Grand Teton National Park vegetation managers aren’t standing idly by.
“We know that without intervention, the persistence of the species is in jeopardy,” said Laura Jones, the park’s chief of vegetation management. “We’ve been gearing up for restoration actions and we’ve continued doing work protecting trees. And we do have some new funding sources.”
Grand Teton crews will begin planting 4,000 whitebark pine seedlings in the fall of 2025, Jones said. And there are ongoing efforts, she said, to install beetle traps at the known blister rust-resistant whitebark stands.
In healthy stands of whitebark pine, Bockino and others have also continued hanging pouches of verbenone, a pheromone that signals to the beetles the trees are already occupied. There was talk of stopping the labor-intensive pouch-hanging efforts during the lull between beetle epidemics.
“Right about that time, I was like, ‘Wait a minute,’” Bockino said. “We were having this massive outbreak on Static Divide, with hundreds of trees getting killed over there.
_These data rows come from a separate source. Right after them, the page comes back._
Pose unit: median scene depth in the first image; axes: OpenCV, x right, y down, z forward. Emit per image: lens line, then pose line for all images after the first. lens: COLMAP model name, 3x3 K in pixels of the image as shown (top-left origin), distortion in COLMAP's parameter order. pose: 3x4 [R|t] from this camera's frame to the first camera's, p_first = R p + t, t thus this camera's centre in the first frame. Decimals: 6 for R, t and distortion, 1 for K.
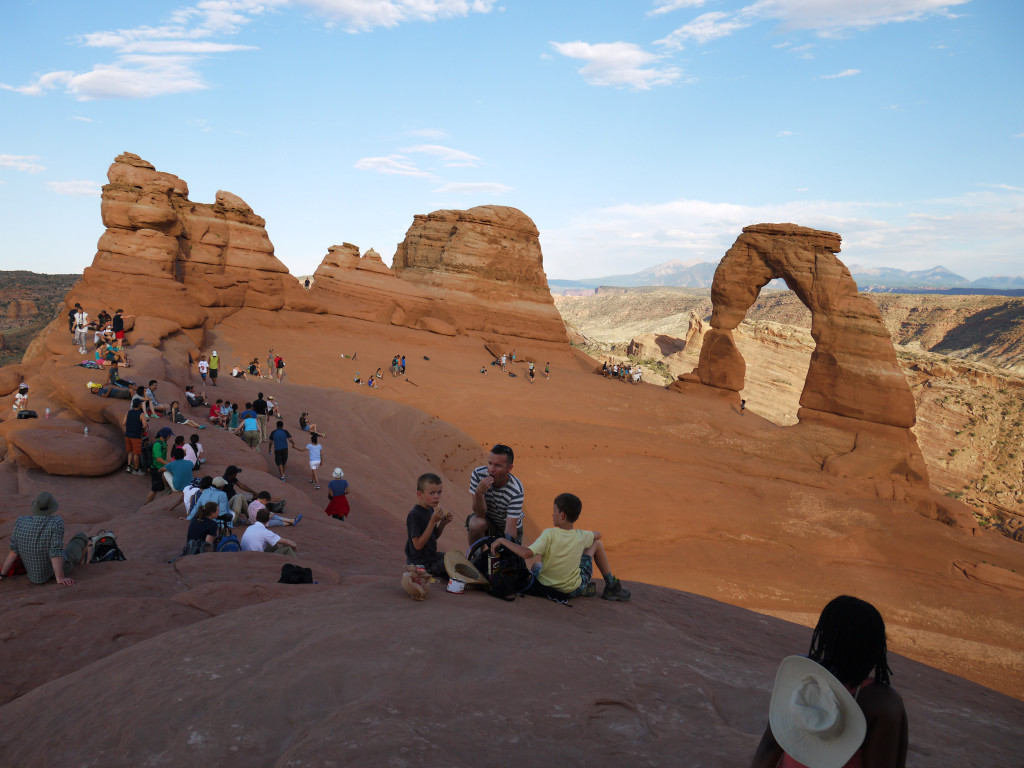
lens RADIAL K [[857.2, 0, 516.9], [0, 857.2, 383.2], [0, 0, 1]] dist [-0.068090, 0.041908]
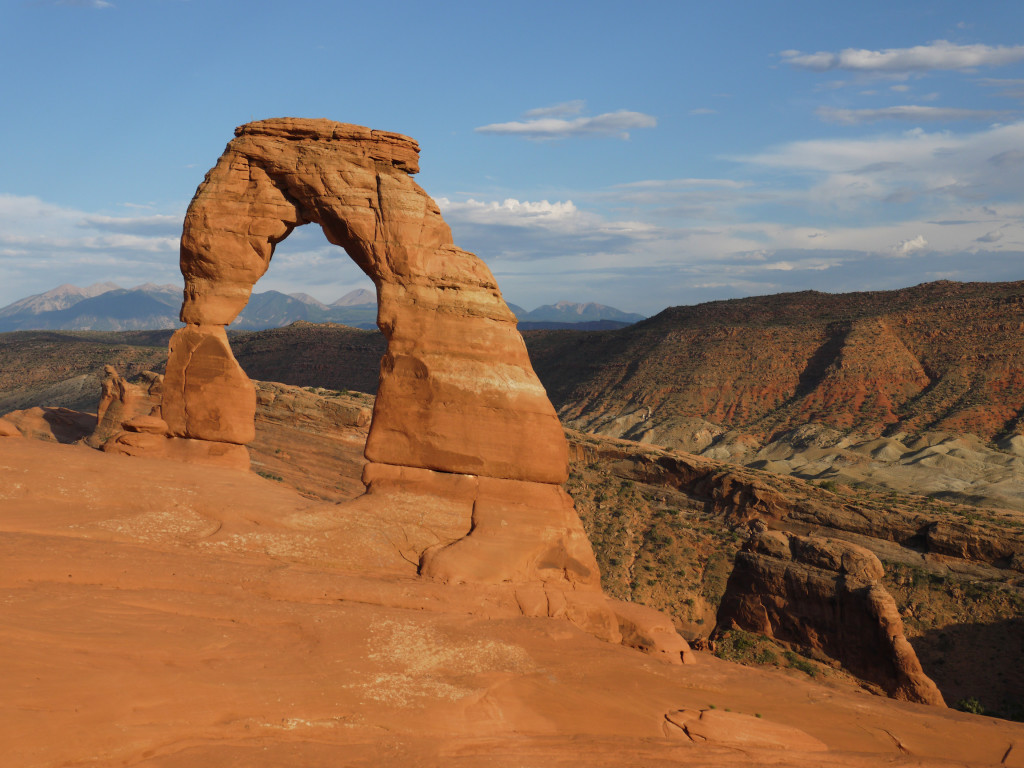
lens RADIAL K [[1432.1, 0, 512.0], [0, 1432.1, 384.0], [0, 0, 1]] dist [0.007460, 0.004937]
pose [[0.886356, -0.037885, 0.461453, 0.005014], [0.072435, 0.995721, -0.057386, 0.034250], [-0.457304, 0.084290, 0.885307, 0.157080]]
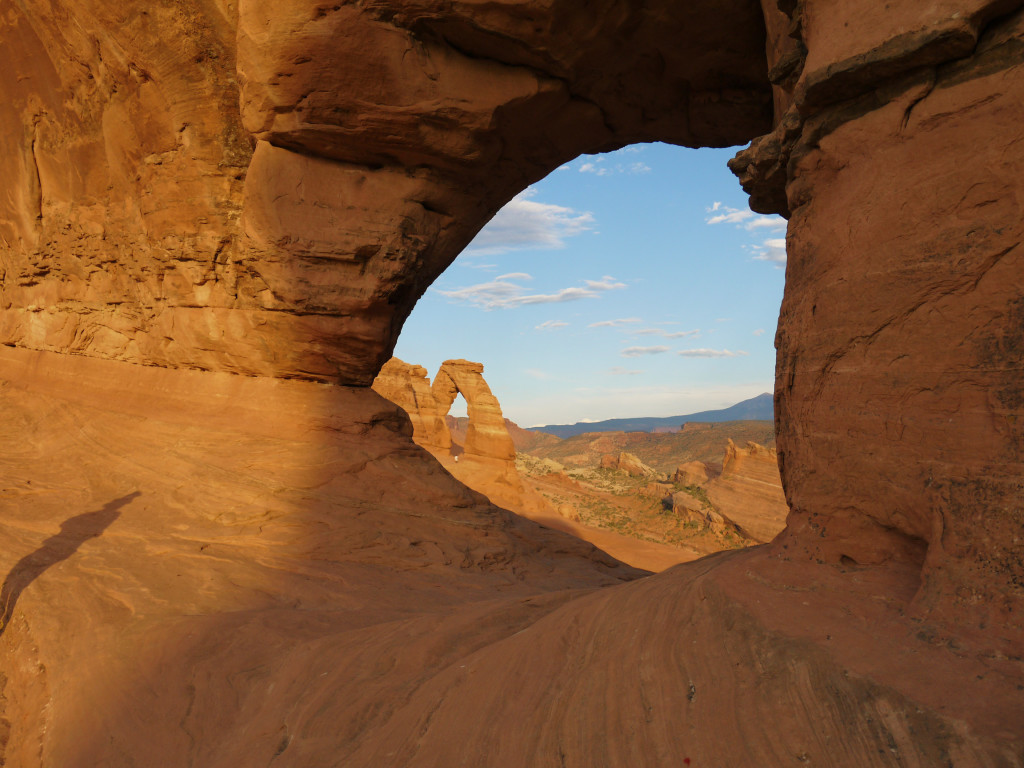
lens RADIAL K [[857.2, 0, 516.9], [0, 857.2, 383.2], [0, 0, 1]] dist [-0.068090, 0.041908]
pose [[0.993463, -0.035546, -0.108479, 0.613802], [0.017313, 0.986208, -0.164601, 0.177901], [0.112834, 0.161646, 0.980377, -0.835592]]
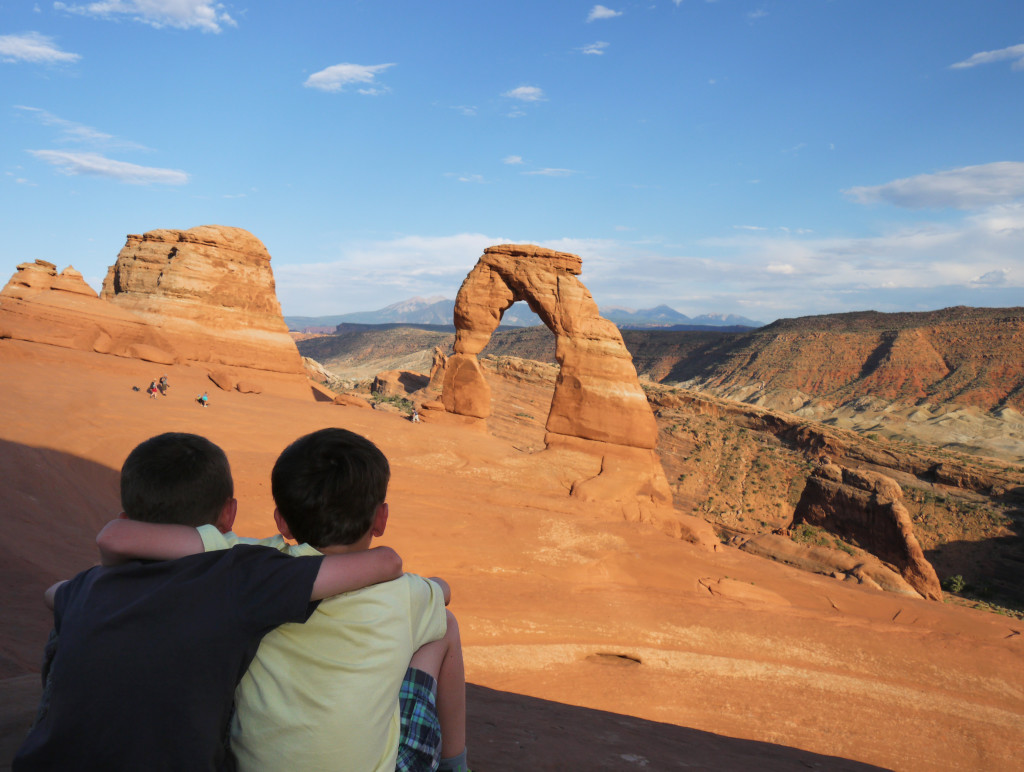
lens RADIAL K [[871.3, 0, 508.1], [0, 871.3, 389.6], [0, 0, 1]] dist [-0.069287, 0.043264]
pose [[0.959776, -0.018664, 0.280146, 0.010787], [0.029107, 0.999026, -0.033161, 0.010361], [-0.279254, 0.039981, 0.959384, 0.049166]]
That was 2019. It just kept growing.”
Bockino has even gone so far as to ski up into the Tetons in the winter to strategically strip the bark off of beetle-infected trees. That fatally exposes the brooding insects to the sun and the cold, Bockino said.
At least one ecologist is committed to doing whatever it takes to keep old, gnarled whitebarks that remain alive.
“Think about it. A 700-year-old whitebark pine is beyond precious,” Bockino said. “That’s a long freaking time. Personally, I’m trying to do everything I can to save those.”